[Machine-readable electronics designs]
"""

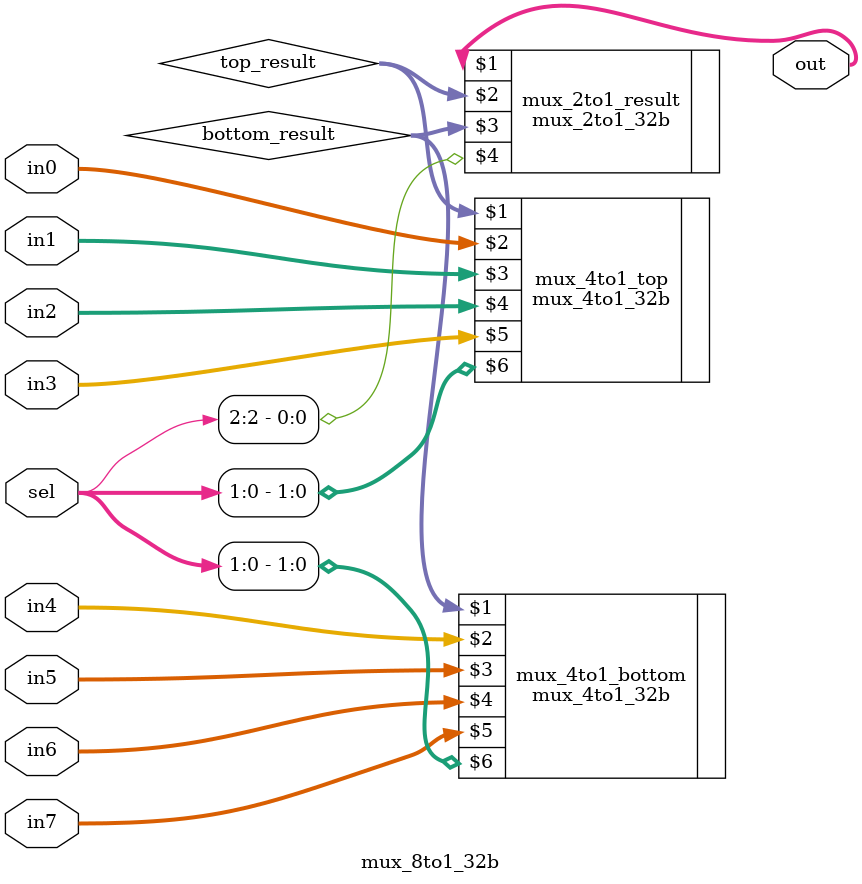
<source format=v>
module mux_8to1_32b(out, in0, in1, in2, in3, in4, in5, in6, in7, sel);
	
	input [31:0] in0, in1, in2, in3, in4, in5, in6, in7;
	input [2:0] sel;
	output [31:0]out;
	
	wire [31:0]top_result, bottom_result;
	
	mux_4to1_32b mux_4to1_top(top_result, in0, in1, in2, in3, sel[1:0]);
	mux_4to1_32b mux_4to1_bottom(bottom_result, in4, in5, in6, in7, sel[1:0]);
	
	mux_2to1_32b mux_2to1_result(out, top_result, bottom_result, sel[2]);
	
	
endmodule
</source>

"""

● **What is expected**
What is needed is a word-for-word restatement of every line from the one with "in2, in3, sel[1:0]);" to the end of the entries above.

● **Solved problem**
	mux_4to1_32b mux_4to1_top(top_result, in0, in1, in2, in3, sel[1:0]);
	mux_4to1_32b mux_4to1_bottom(bottom_result, in4, in5, in6, in7, sel[1:0]);
	
	mux_2to1_32b mux_2to1_result(out, top_result, bottom_result, sel[2]);
	
	
endmodule
</source>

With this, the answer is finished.